The cargo was immediately disembarked at Tinian, and Indianapolis soon left for Guam, where it received new crew members. McVay was then directed to sail to the Philippines so they could train for the proposed invasion of Japan.

McVay was told that enemy activity was unlikely and no escort was possible. Two days after traveling from Indianapolis, I-58, a Type B3 submarine operated by Cmdr. Mochitsura Hashimoto spotted the cruiser, fired six torpedoes and reported to Japan that he had sunk an enemy battleship.

“Misery – like hell”

USS Indianapolis

USS Indianapolis survivors on their way to a base hospital on Peleilu.

US Navy

The two torpedoes turned off Indianapolis’ electricity so it couldn’t send a distress signal. Many of the sailors who jumped into the water that night were covered in the marine oil that spilled uncontrollably.

Hundreds of survivors likely died in the first few hours of wounds sustained in explosions and fires when the ship sank. The rest of the crew was divided into seven groups over an area of ​​40 kilometers. The largest group consisted of 300 to 400 men.

The survivors hovered for four or five days before being rescued. During this time, hundreds died from drowning, dehydration, exposure and exhaustion.

“It was miserable – as hell,” said Paul McGinnis, a signal man. “You couldn’t wait for the sun to go down. When the sun went down it was a relief. Then it would get cold and you would start shaking and you couldn’t wait for the sun to come up again.”

Some desperately drank salt water to quench their thirst.

“Men began to drink so much salt water they were very insane,” recalled Granville Crane, another survivor. “In fact, a lot of them had guns like knives and they’d be so mad that they’d fight and kill each other.”

Then the sharks arrived.

“All the while the sharks never let up.” said Eugene Morgan, a boatswain. “We had a cargo net with styrofoam things attached to keep it afloat. There were about 15 sailors there and suddenly 10 sharks hit it and there was nothing left. It went on and on and on.”
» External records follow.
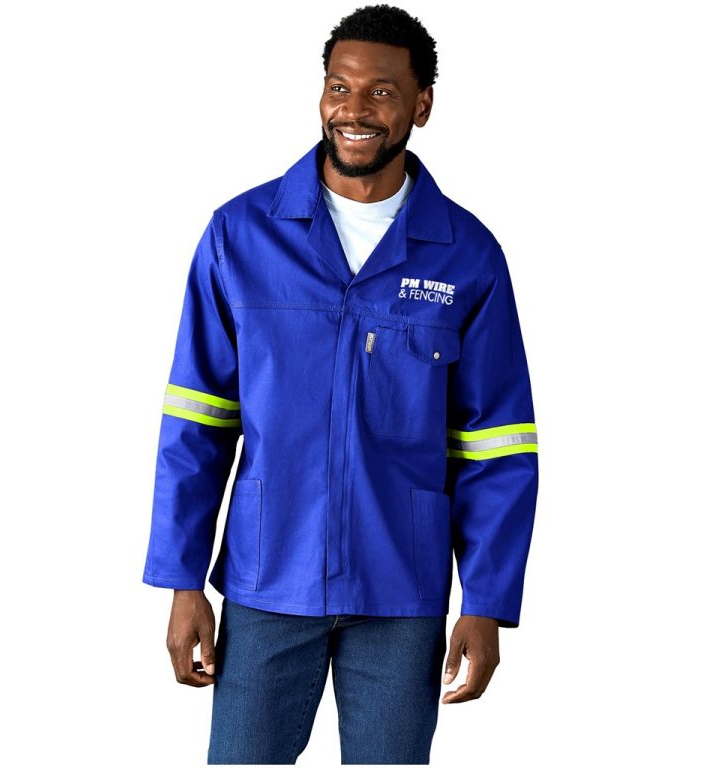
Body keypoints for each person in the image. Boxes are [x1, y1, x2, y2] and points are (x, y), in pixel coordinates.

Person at [141, 4, 539, 764]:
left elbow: (498, 444)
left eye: (382, 92)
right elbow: (195, 423)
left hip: (402, 590)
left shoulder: (467, 255)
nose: (354, 109)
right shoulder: (241, 235)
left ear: (422, 104)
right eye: (339, 87)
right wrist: (182, 578)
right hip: (267, 579)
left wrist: (487, 600)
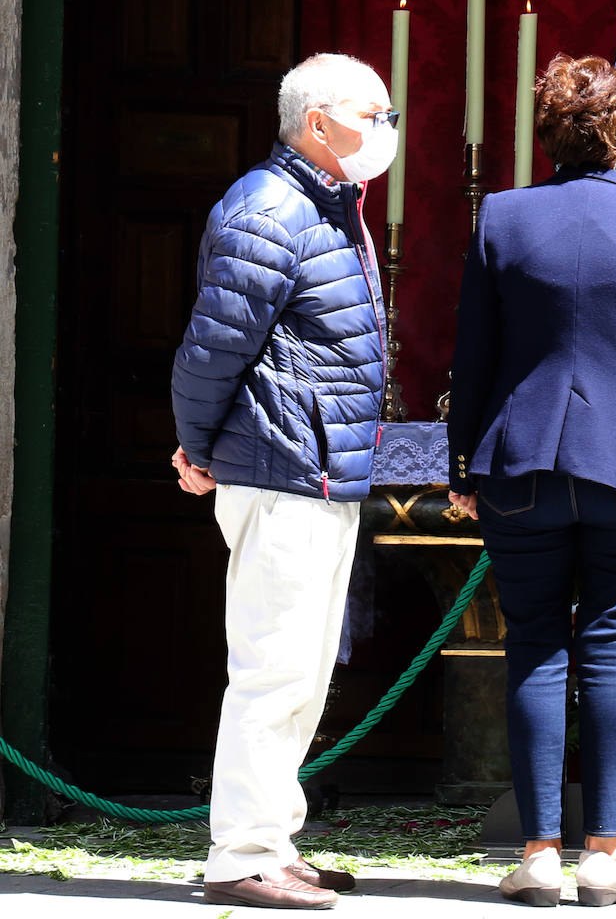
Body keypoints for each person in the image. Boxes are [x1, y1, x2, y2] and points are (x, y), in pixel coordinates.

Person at [447, 53, 616, 907]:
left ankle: (537, 855)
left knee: (532, 644)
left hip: (521, 464)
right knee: (611, 651)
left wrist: (462, 469)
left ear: (547, 132)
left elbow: (472, 358)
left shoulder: (501, 218)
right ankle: (602, 856)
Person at [171, 52, 398, 910]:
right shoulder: (270, 208)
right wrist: (197, 447)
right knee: (272, 666)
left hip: (316, 470)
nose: (387, 131)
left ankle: (274, 836)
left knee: (301, 671)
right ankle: (240, 856)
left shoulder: (325, 205)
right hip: (281, 465)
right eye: (373, 115)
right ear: (317, 124)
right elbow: (213, 345)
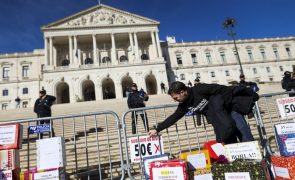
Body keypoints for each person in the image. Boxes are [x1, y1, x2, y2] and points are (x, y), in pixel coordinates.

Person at [148, 81, 258, 144]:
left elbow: (224, 89)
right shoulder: (184, 105)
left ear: (182, 92)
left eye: (176, 97)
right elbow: (174, 117)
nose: (175, 100)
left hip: (231, 113)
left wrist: (223, 107)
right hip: (220, 122)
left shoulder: (199, 89)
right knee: (231, 146)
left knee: (246, 139)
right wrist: (157, 129)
It wasn’t until three and a half days after the sinking, after some survivors were discovered by a pilot on patrol, that the Navy discovered that Indianapolis had been sunk. The last survivors were rescued until August 8th.

Since Indianapolis could not get a distress signal, no immediate rescue was ordered. Port officials in Leyte, Philippines also did not report that Indianapolis missed its arrival time. The I-58’s report of the sinking was intercepted but was believed to be a forgery so it was not passed on.

An enduring legacy

USS Indianapolis

The last known photo of the USS Indianapolis, taken in 1945, just days before it was sunk.

Ship Office / US National Archives

Of Indianapolis’ nearly 1,200-strong crew, only 316 survived, making it the worst sinking in U.S. Navy history.

The Navy immediately made changes to ensure that such an event would not happen again. Most warships required escorts, overdue reporting procedures were put in place, and all ships were instructed to zigzag at all times for the remainder of the war.

McVay survived the sinking and was held accountable by the Navy. He was the only US court martial captain who had lost a ship sunk by war.

Although his beliefs included an immediate referral, McVay was never able to command at sea again and was always tied to the tragedy. Some family members of the deceased sent him hate mail. He died of suicide in 1968 and was holding a toy sailor in one hand.

After massive efforts by survivors and a sixth grade student, McVay was fully exonerated in 2000 when President Bill Clinton signed a law exempting him from any wrongdoing.

In 2017, a research team led by Microsoft co-founder Paul Allen discovered the Indianapolis wreck 18,000 feet under the waves of the Pacific.